Pro Bowl linebacker Ray Lewis, of the Baltimore Ravens, announced Wednesday (January 2) that he will retire at the end of this season, closing one of the greatest careers in NFL history.
The 37-year-old NFL legend is calling it quits after 17 seasons, and said it was "time for me to create a new legacy".
According to ESPN.com, Lewis is set to return in the Ravens' wild-card game against the Colts on Sunday (January 6) after tearing his triceps two months ago. It will likely be his final game in Baltimore, even if the Ravens win because of their #4 seed entering the playoffs.

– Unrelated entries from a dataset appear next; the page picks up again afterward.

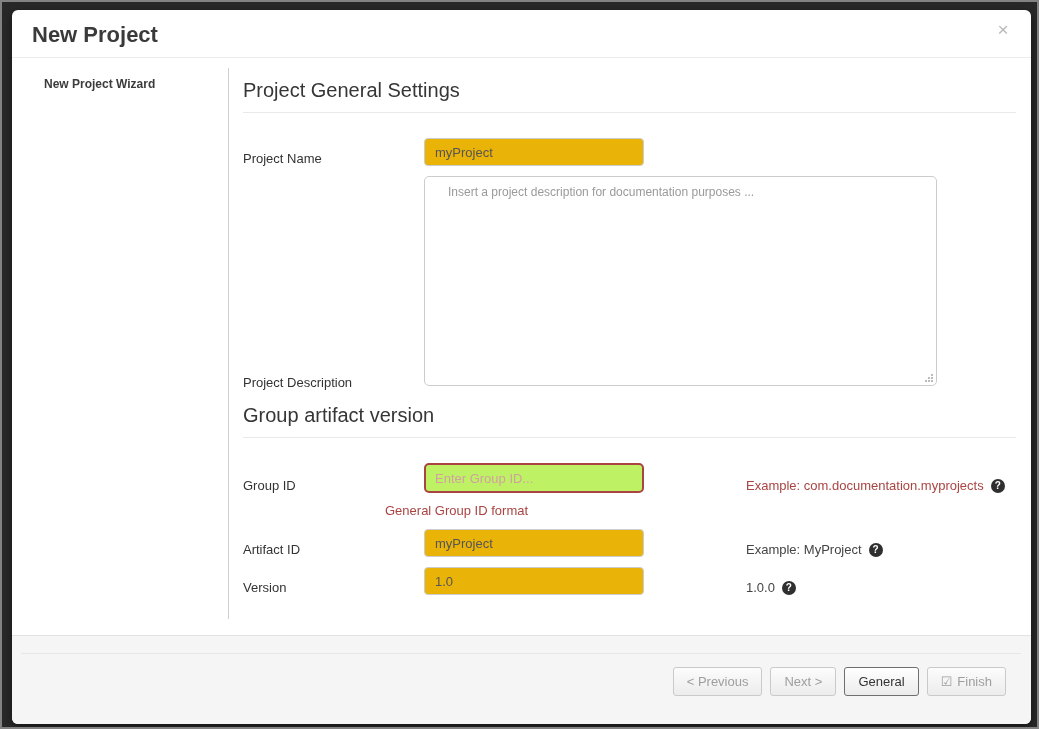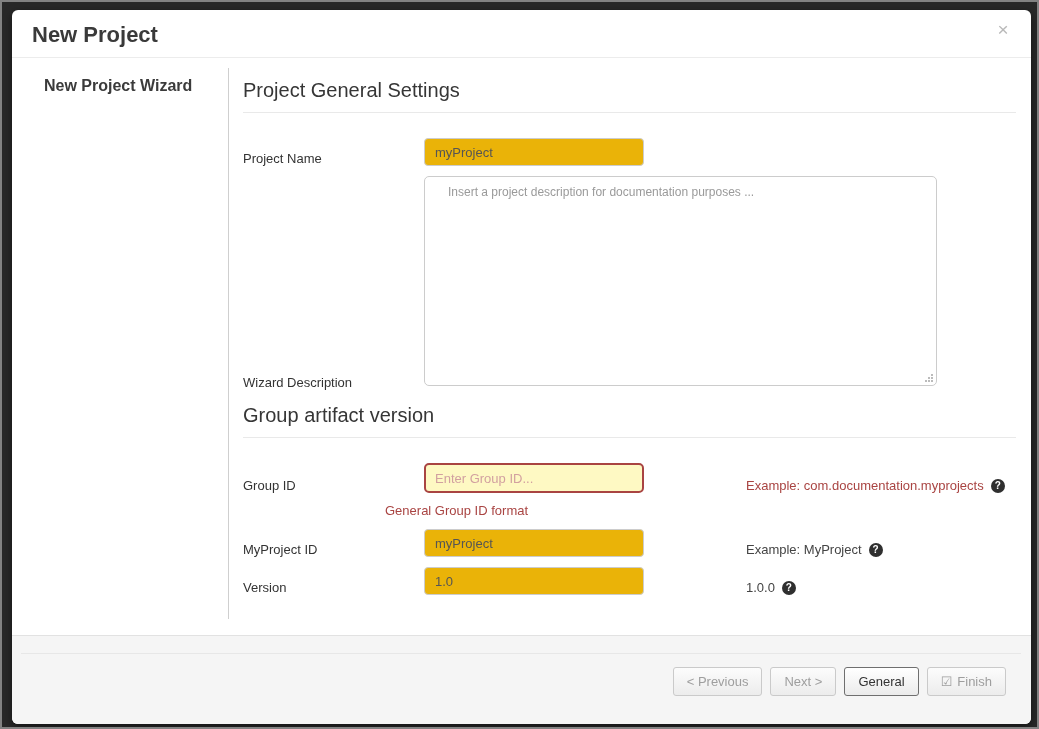--- a/index.html
+++ b/index.html
@@ -57,21 +57,21 @@
     left: 216px; top: 10px;
     width: 1px; height: 551px;
     background: #cfcfcf;
   }
   .sidebar {
     width: 217px;
     flex: 0 0 217px;
     padding: 19px 0 0 32px;
   }
   .wizard-step {
-    font-size: 16px;
+    font-size: 12px;
     font-weight: bold;
     color: #3b3b3b;
     cursor: pointer;
   }
   .main {
     flex: 1 1 auto;
     padding: 12px 15px 0 14px;
   }
   .section-heading {
     font-size: 20px;
@@ -129,21 +129,21 @@
   }
   .input-invalid {
     width: 220px; height: 30px;
     border: 2px solid #a94442;
     border-radius: 5px;
     padding: 0 9px;
     font-size: 13px;
     color: #a94442;
     font-family: "Liberation Sans", sans-serif;
     outline: none;
-    background: #fef9c3;
+    background: #bef264;
   }
   .input-invalid::placeholder { color: #d2a0a0; }
   .error-row {
     margin: 5px 0 11px 142px;
     font-size: 13px;
     color: #a94442;
   }
   .form-help {
     display: flex;
     align-items: center;
@@ -229,21 +229,21 @@
 
       <div class="section-heading">Project General Settings</div>
 
       <div class="form-area">
         <div class="form-row">
           <div class="form-label">Project Name</div>
           <input class="text-input" type="text" value="myProject" style="">
         </div>
 
         <div class="form-row">
-          <div class="form-label">Wizard Description</div>
+          <div class="form-label">Project Description</div>
           <div class="textarea-wrap">
             <textarea class="desc" placeholder="Insert a project description for documentation purposes ..." style=""></textarea>
             <span class="resize-grip">
               <svg width="10" height="10" viewBox="0 0 10 10">
                 <rect x="7" y="1" width="2" height="2" fill="#bbbbbb"></rect>
                 <rect x="7" y="4" width="2" height="2" fill="#bbbbbb"></rect>
                 <rect x="4" y="4" width="2" height="2" fill="#bbbbbb"></rect>
                 <rect x="7" y="7" width="2" height="2" fill="#bbbbbb"></rect>
                 <rect x="4" y="7" width="2" height="2" fill="#bbbbbb"></rect>
                 <rect x="1" y="7" width="2" height="2" fill="#bbbbbb"></rect>
@@ -261,21 +261,21 @@
           <input class="input-invalid" type="text" placeholder="Enter Group ID..." style="">
           <div class="form-help error-text">
             <span>Example: com.documentation.myprojects</span>
             <span class="help-icon">?</span>
           </div>
         </div>
 
         <div class="error-row">General Group ID format</div>
 
         <div class="form-row">
-          <div class="form-label">MyProject ID</div>
+          <div class="form-label">Artifact ID</div>
           <input class="text-input" type="text" value="myProject" style="">
           <div class="form-help">
             <span>Example: MyProject</span>
             <span class="help-icon">?</span>
           </div>
         </div>
 
         <div class="form-row">
           <div class="form-label">Version</div>
           <input class="text-input" type="text" value="1.0" style="">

"I talked to my team today," Lewis said this week. "I talked to them about life in general. And everything that starts has an end. For me, today, I told my team that this will be my last ride."
During his illustrious career, Lewis has gone to 12 Pro Bowls, been named first-team All-Pro seven times, and been voted NFL Defensive Player of the Year twice. According to ESPN.com, just four players in NFL history have been selected to more than Pro Bowls than Lewis (Bruce Matthews, 14; Jerry Rice, 13; Reggie White, 13; Tony Gonzalez, 13).
He also led the Ravens to the 2000 Super Bowl title, where he was named MVP. He was the key figure that season in a defense that set the NFL record for fewest points allowed in a 16-game season.
Lewis hinted at retirement last summer, when he said he couldn't see himself playing past age 37. Well, he turned 37 in May.